Brazilian coffee export revenue increased by 28.2pc in January-June over the same period in 2019, thanks in part to a weaker Brazilian real that has made its commodities more competitive.
Coffee sales volumes increased by just 0.3pc in the first half of 2020, however, according to data from Brazilian Council Exporters of Coffee (Cecafé).
The Brazilian exports were also helped by a decline in production in Vietnam, where lower rainfall and higher-than-average temperatures triggered concerns about reduced production on lower yields. TheUS Department of Agriculture (USDA) forecasts Vietnam's marketing year 2020/21 coffee production at 30.2mn 60kg bags, down 3.5pc from the previous year.
Brazil's robusta coffee production — which is considered a lower-quality grain than arabica — filled the gap in the global market left by Vietnam, with robusta grain exports up by 30pc in January-June, according to Cecafé data. Total exports, which includes industrialized coffee and arabica production, decreased by 4pc in the same period.
Robusta grain coffee, which is only used in certain blends in the US and other small niche markets, has recently found new markets, including first-time importers such as Spain, Russia and some African countries.
Brazil produced 59.3mn bags of coffee through June 2020, according to USDA data. For the next season the forecast is for a record of 67.9mn bags. Good weather conditions have generally prevailed in most Brazilian coffee regions, supporting fruit setting, development and filling, thus resulting in higher likely yields.
The exports should continue to be helped by Brazilian currency depreciation. Since January, the Brazilian real fell by 28.6pc against the US dollar, and domestic macroeconomic problems caused by the Covid-19 pandemic should continue to affect the currency.
But there are concerns about US demand. The US was the biggest Brazilian coffee buyer in the first six months of the year, with almost 20pc of market share. The economic situation in the US may lead to reduced coffee purchases, however.
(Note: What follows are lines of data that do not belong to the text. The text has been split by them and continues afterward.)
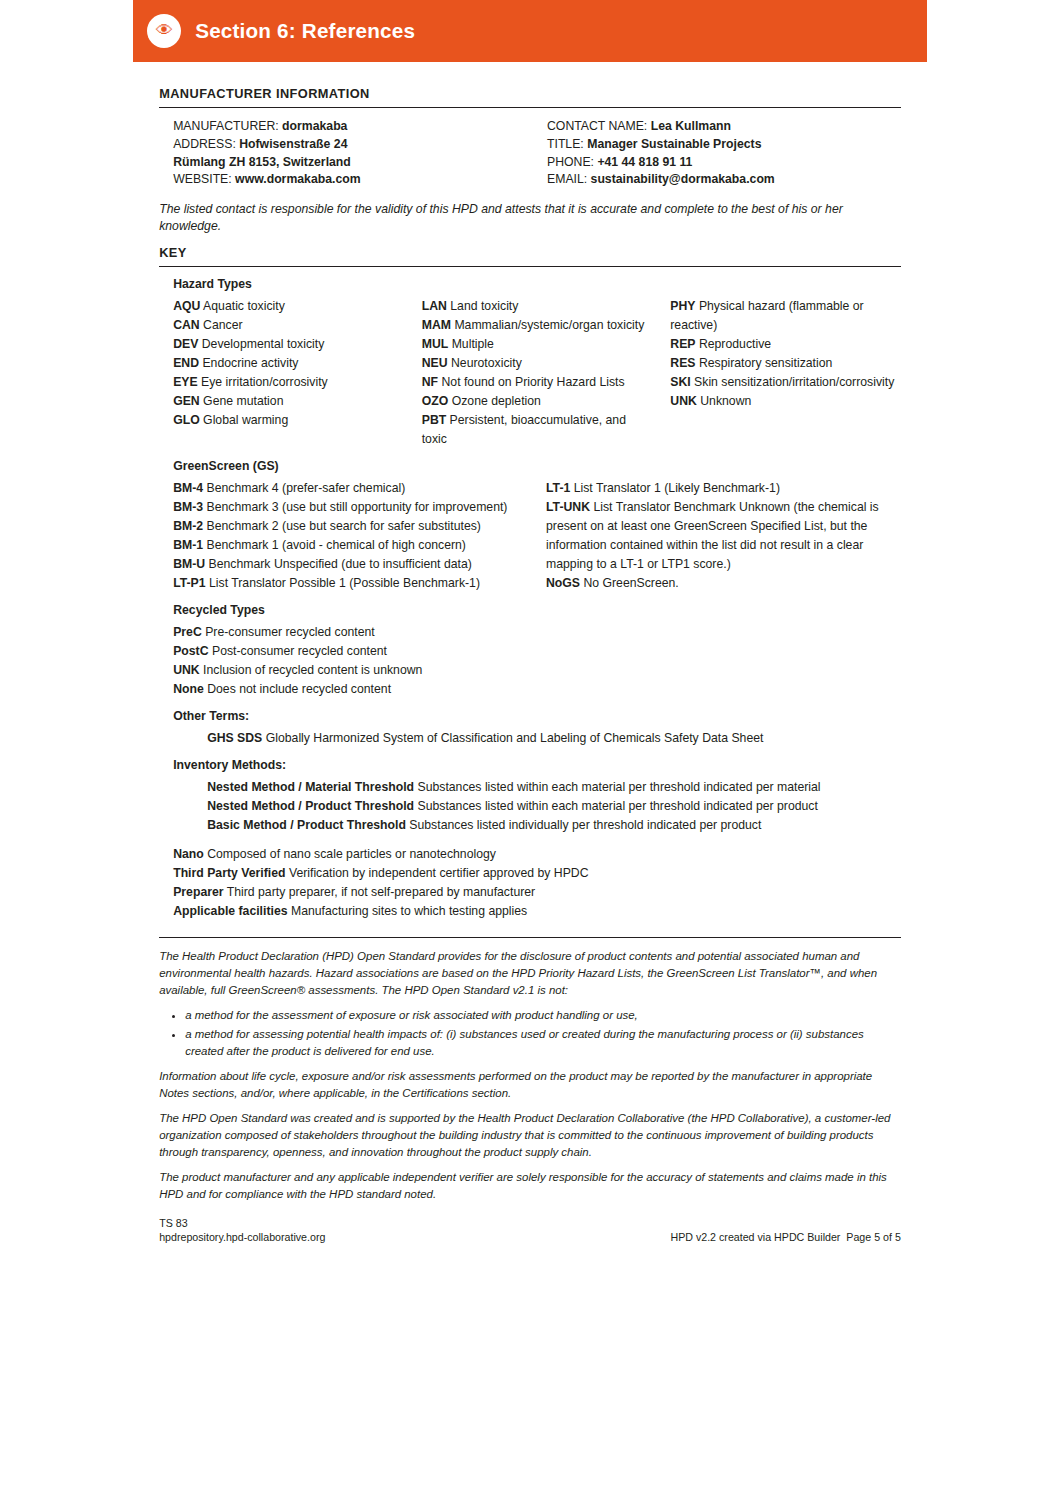👁
Section 6: References
MANUFACTURER INFORMATION
MANUFACTURER: dormakaba
ADDRESS: Hofwisenstraße 24
Rümlang ZH 8153, Switzerland
WEBSITE: www.dormakaba.com
CONTACT NAME: Lea Kullmann
TITLE: Manager Sustainable Projects
PHONE: +41 44 818 91 11
EMAIL: sustainability@dormakaba.com
The listed contact is responsible for the validity of this HPD and attests that it is accurate and complete to the best of his or her knowledge.
KEY
Hazard Types
AQU Aquatic toxicity
CAN Cancer
DEV Developmental toxicity
END Endocrine activity
EYE Eye irritation/corrosivity
GEN Gene mutation
GLO Global warming
LAN Land toxicity
MAM Mammalian/systemic/organ toxicity
MUL Multiple
NEU Neurotoxicity
NF Not found on Priority Hazard Lists
OZO Ozone depletion
PBT Persistent, bioaccumulative, and toxic
PHY Physical hazard (flammable or reactive)
REP Reproductive
RES Respiratory sensitization
SKI Skin sensitization/irritation/corrosivity
UNK Unknown
GreenScreen (GS)
BM-4 Benchmark 4 (prefer-safer chemical)
BM-3 Benchmark 3 (use but still opportunity for improvement)
BM-2 Benchmark 2 (use but search for safer substitutes)
BM-1 Benchmark 1 (avoid - chemical of high concern)
BM-U Benchmark Unspecified (due to insufficient data)
LT-P1 List Translator Possible 1 (Possible Benchmark-1)
LT-1 List Translator 1 (Likely Benchmark-1)
LT-UNK List Translator Benchmark Unknown (the chemical is present on at least one GreenScreen Specified List, but the information contained within the list did not result in a clear mapping to a LT-1 or LTP1 score.)
NoGS No GreenScreen.
Recycled Types
PreC Pre-consumer recycled content
PostC Post-consumer recycled content
UNK Inclusion of recycled content is unknown
None Does not include recycled content
Other Terms:
GHS SDS Globally Harmonized System of Classification and Labeling of Chemicals Safety Data Sheet
Inventory Methods:
Nested Method / Material Threshold Substances listed within each material per threshold indicated per material
Nested Method / Product Threshold Substances listed within each material per threshold indicated per product
Basic Method / Product Threshold Substances listed individually per threshold indicated per product
Nano Composed of nano scale particles or nanotechnology
Third Party Verified Verification by independent certifier approved by HPDC
Preparer Third party preparer, if not self-prepared by manufacturer
Applicable facilities Manufacturing sites to which testing applies
The Health Product Declaration (HPD) Open Standard provides for the disclosure of product contents and potential associated human and environmental health hazards. Hazard associations are based on the HPD Priority Hazard Lists, the GreenScreen List Translator™, and when available, full GreenScreen® assessments. The HPD Open Standard v2.1 is not:
a method for the assessment of exposure or risk associated with product handling or use,
a method for assessing potential health impacts of: (i) substances used or created during the manufacturing process or (ii) substances created after the product is delivered for end use.
Information about life cycle, exposure and/or risk assessments performed on the product may be reported by the manufacturer in appropriate Notes sections, and/or, where applicable, in the Certifications section.
The HPD Open Standard was created and is supported by the Health Product Declaration Collaborative (the HPD Collaborative), a customer-led organization composed of stakeholders throughout the building industry that is committed to the continuous improvement of building products through transparency, openness, and innovation throughout the product supply chain.
The product manufacturer and any applicable independent verifier are solely responsible for the accuracy of statements and claims made in this HPD and for compliance with the HPD standard noted.
TS 83
hpdrepository.hpd-collaborative.org
HPD v2.2 created via HPDC Builder Page 5 of 5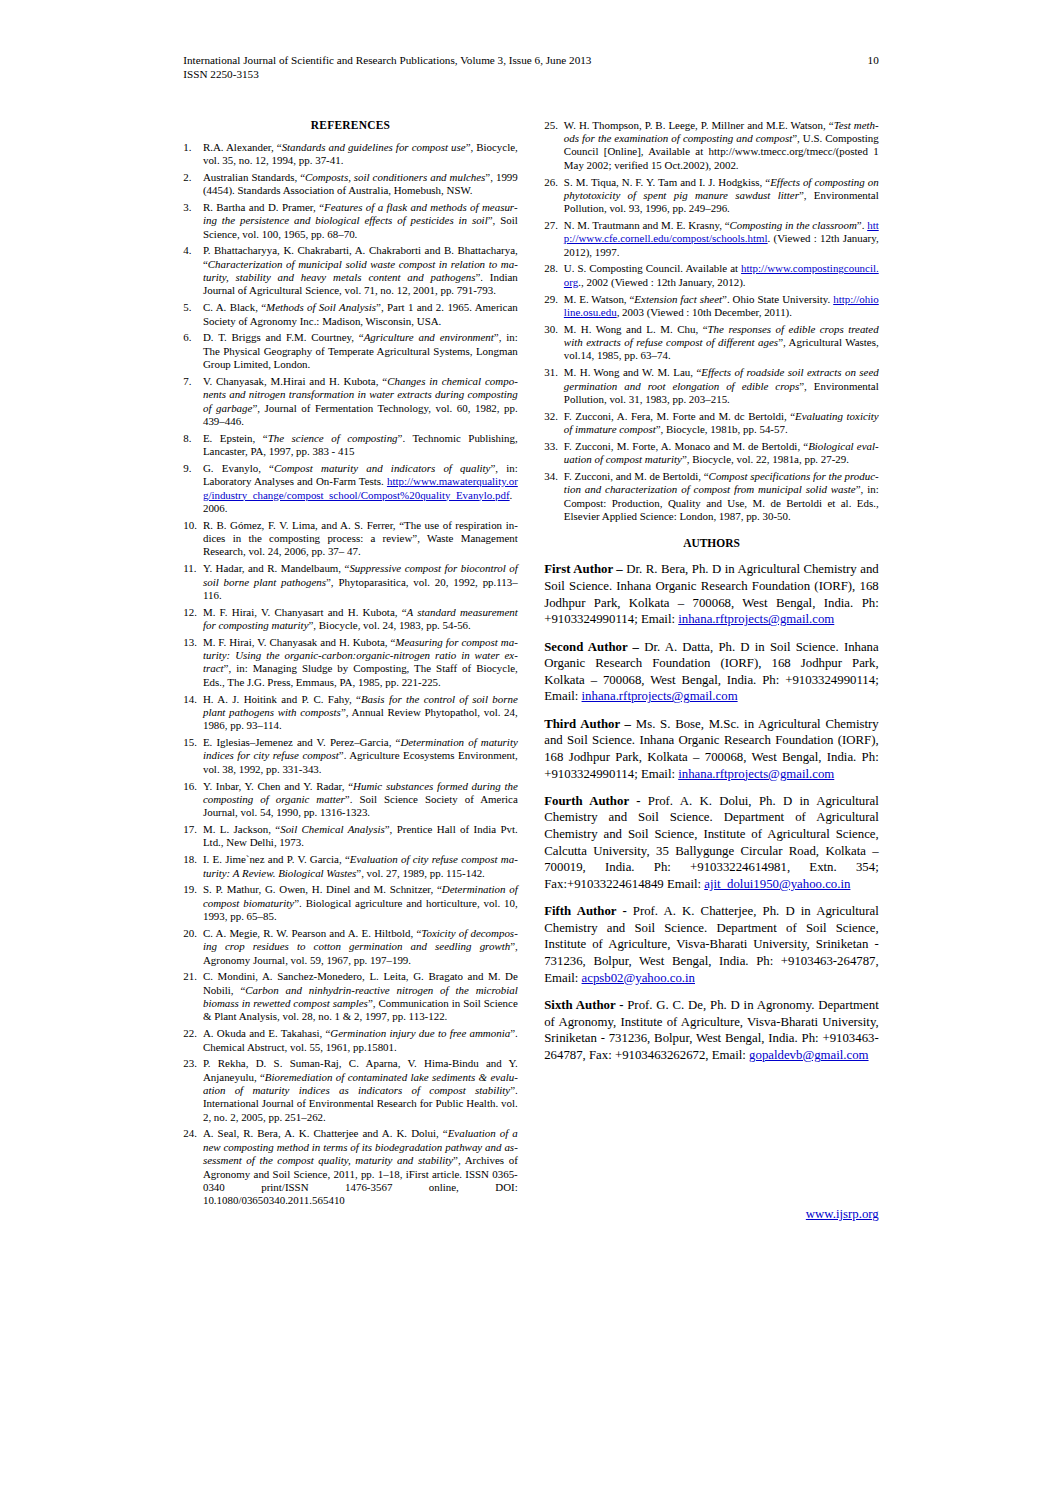International Journal of Scientific and Research Publications, Volume 3, Issue 6, June 2013
ISSN 2250-3153 10
REFERENCES
R.A. Alexander, “Standards and guidelines for compost use”, Biocycle, vol. 35, no. 12, 1994, pp. 37-41.
Australian Standards, “Composts, soil conditioners and mulches”, 1999 (4454). Standards Association of Australia, Homebush, NSW.
R. Bartha and D. Pramer, “Features of a flask and methods of measuring the persistence and biological effects of pesticides in soil”, Soil Science, vol. 100, 1965, pp. 68–70.
P. Bhattacharyya, K. Chakrabarti, A. Chakraborti and B. Bhattacharya, “Characterization of municipal solid waste compost in relation to maturity, stability and heavy metals content and pathogens”. Indian Journal of Agricultural Science, vol. 71, no. 12, 2001, pp. 791-793.
C. A. Black, “Methods of Soil Analysis”, Part 1 and 2. 1965. American Society of Agronomy Inc.: Madison, Wisconsin, USA.
D. T. Briggs and F.M. Courtney, “Agriculture and environment”, in: The Physical Geography of Temperate Agricultural Systems, Longman Group Limited, London.
V. Chanyasak, M.Hirai and H. Kubota, “Changes in chemical components and nitrogen transformation in water extracts during composting of garbage”, Journal of Fermentation Technology, vol. 60, 1982, pp. 439–446.
E. Epstein, “The science of composting”. Technomic Publishing, Lancaster, PA, 1997, pp. 383 - 415
G. Evanylo, “Compost maturity and indicators of quality”, in: Laboratory Analyses and On-Farm Tests. http://www.mawaterquality.org/industry_change/compost_school/Compost%20quality_Evanylo.pdf. 2006.
R. B. Gómez, F. V. Lima, and A. S. Ferrer, “The use of respiration indices in the composting process: a review”, Waste Management Research, vol. 24, 2006, pp. 37– 47.
Y. Hadar, and R. Mandelbaum, “Suppressive compost for biocontrol of soil borne plant pathogens”, Phytoparasitica, vol. 20, 1992, pp.113–116.
M. F. Hirai, V. Chanyasart and H. Kubota, “A standard measurement for composting maturity”, Biocycle, vol. 24, 1983, pp. 54-56.
M. F. Hirai, V. Chanyasak and H. Kubota, “Measuring for compost maturity: Using the organic-carbon:organic-nitrogen ratio in water extract”, in: Managing Sludge by Composting, The Staff of Biocycle, Eds., The J.G. Press, Emmaus, PA, 1985, pp. 221-225.
H. A. J. Hoitink and P. C. Fahy, “Basis for the control of soil borne plant pathogens with composts”, Annual Review Phytopathol, vol. 24, 1986, pp. 93–114.
E. Iglesias–Jemenez and V. Perez–Garcia, “Determination of maturity indices for city refuse compost”. Agriculture Ecosystems Environment, vol. 38, 1992, pp. 331-343.
Y. Inbar, Y. Chen and Y. Radar, “Humic substances formed during the composting of organic matter”. Soil Science Society of America Journal, vol. 54, 1990, pp. 1316-1323.
M. L. Jackson, “Soil Chemical Analysis”, Prentice Hall of India Pvt. Ltd., New Delhi, 1973.
I. E. Jime`nez and P. V. Garcia, “Evaluation of city refuse compost maturity: A Review. Biological Wastes”, vol. 27, 1989, pp. 115-142.
S. P. Mathur, G. Owen, H. Dinel and M. Schnitzer, “Determination of compost biomaturity”. Biological agriculture and horticulture, vol. 10, 1993, pp. 65–85.
C. A. Megie, R. W. Pearson and A. E. Hiltbold, “Toxicity of decomposing crop residues to cotton germination and seedling growth”, Agronomy Journal, vol. 59, 1967, pp. 197–199.
C. Mondini, A. Sanchez-Monedero, L. Leita, G. Bragato and M. De Nobili, “Carbon and ninhydrin-reactive nitrogen of the microbial biomass in rewetted compost samples”, Communication in Soil Science & Plant Analysis, vol. 28, no. 1 & 2, 1997, pp. 113-122.
A. Okuda and E. Takahasi, “Germination injury due to free ammonia”. Chemical Abstruct, vol. 55, 1961, pp.15801.
P. Rekha, D. S. Suman-Raj, C. Aparna, V. Hima-Bindu and Y. Anjaneyulu, “Bioremediation of contaminated lake sediments & evaluation of maturity indices as indicators of compost stability”. International Journal of Environmental Research for Public Health. vol. 2, no. 2, 2005, pp. 251–262.
A. Seal, R. Bera, A. K. Chatterjee and A. K. Dolui, “Evaluation of a new composting method in terms of its biodegradation pathway and assessment of the compost quality, maturity and stability”, Archives of Agronomy and Soil Science, 2011, pp. 1–18, iFirst article. ISSN 0365-0340 print/ISSN 1476-3567 online, DOI: 10.1080/03650340.2011.565410
W. H. Thompson, P. B. Leege, P. Millner and M.E. Watson, “Test methods for the examination of composting and compost”, U.S. Composting Council [Online], Available at http://www.tmecc.org/tmecc/(posted 1 May 2002; verified 15 Oct.2002), 2002.
S. M. Tiqua, N. F. Y. Tam and I. J. Hodgkiss, “Effects of composting on phytotoxicity of spent pig manure sawdust litter”, Environmental Pollution, vol. 93, 1996, pp. 249–296.
N. M. Trautmann and M. E. Krasny, “Composting in the classroom”. http://www.cfe.cornell.edu/compost/schools.html. (Viewed : 12th January, 2012), 1997.
U. S. Composting Council. Available at http://www.compostingcouncil.org., 2002 (Viewed : 12th January, 2012).
M. E. Watson, “Extension fact sheet”. Ohio State University. http://ohioline.osu.edu, 2003 (Viewed : 10th December, 2011).
M. H. Wong and L. M. Chu, “The responses of edible crops treated with extracts of refuse compost of different ages”, Agricultural Wastes, vol.14, 1985, pp. 63–74.
M. H. Wong and W. M. Lau, “Effects of roadside soil extracts on seed germination and root elongation of edible crops”, Environmental Pollution, vol. 31, 1983, pp. 203–215.
F. Zucconi, A. Fera, M. Forte and M. dc Bertoldi, “Evaluating toxicity of immature compost”, Biocycle, 1981b, pp. 54-57.
F. Zucconi, M. Forte, A. Monaco and M. de Bertoldi, “Biological evaluation of compost maturity”, Biocycle, vol. 22, 1981a, pp. 27-29.
F. Zucconi, and M. de Bertoldi, “Compost specifications for the production and characterization of compost from municipal solid waste”, in: Compost: Production, Quality and Use, M. de Bertoldi et al. Eds., Elsevier Applied Science: London, 1987, pp. 30-50.
AUTHORS
First Author – Dr. R. Bera, Ph. D in Agricultural Chemistry and Soil Science. Inhana Organic Research Foundation (IORF), 168 Jodhpur Park, Kolkata – 700068, West Bengal, India. Ph: +9103324990114; Email: inhana.rftprojects@gmail.com
Second Author – Dr. A. Datta, Ph. D in Soil Science. Inhana Organic Research Foundation (IORF), 168 Jodhpur Park, Kolkata – 700068, West Bengal, India. Ph: +9103324990114; Email: inhana.rftprojects@gmail.com
Third Author – Ms. S. Bose, M.Sc. in Agricultural Chemistry and Soil Science. Inhana Organic Research Foundation (IORF), 168 Jodhpur Park, Kolkata – 700068, West Bengal, India. Ph: +9103324990114; Email: inhana.rftprojects@gmail.com
Fourth Author - Prof. A. K. Dolui, Ph. D in Agricultural Chemistry and Soil Science. Department of Agricultural Chemistry and Soil Science, Institute of Agricultural Science, Calcutta University, 35 Ballygunge Circular Road, Kolkata – 700019, India. Ph: +91033224614981, Extn. 354; Fax:+91033224614849 Email: ajit_dolui1950@yahoo.co.in
Fifth Author - Prof. A. K. Chatterjee, Ph. D in Agricultural Chemistry and Soil Science. Department of Soil Science, Institute of Agriculture, Visva-Bharati University, Sriniketan - 731236, Bolpur, West Bengal, India. Ph: +9103463-264787, Email: acpsb02@yahoo.co.in
Sixth Author - Prof. G. C. De, Ph. D in Agronomy. Department of Agronomy, Institute of Agriculture, Visva-Bharati University, Sriniketan - 731236, Bolpur, West Bengal, India. Ph: +9103463-264787, Fax: +9103463262672, Email: gopaldevb@gmail.com
www.ijsrp.org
Prices in the domestic market remained steady this year as demand for exports has grown. Brazil's domestic coffee consumption for 2020/21 is expected to be unchanged at 23.5mn bags — 22.4mn bags of roast/ground and 1.2mn bags of soluble coffee — compared to the previous market year. Despite the projected decrease in the Brazilian GDP for 2020, coffee has high penetration in Brazilian households, with about 97pc of Brazilian households drinking coffee regularly, according to the Brazilian Coffee Industry Association (Abic). The association expects the increase in consumption in the Brazilian households should offset the losses in "out of home" consumption with the temporary closure of Brazilian coffee shops, hotels, bars and restaurants imposed by the pandemic.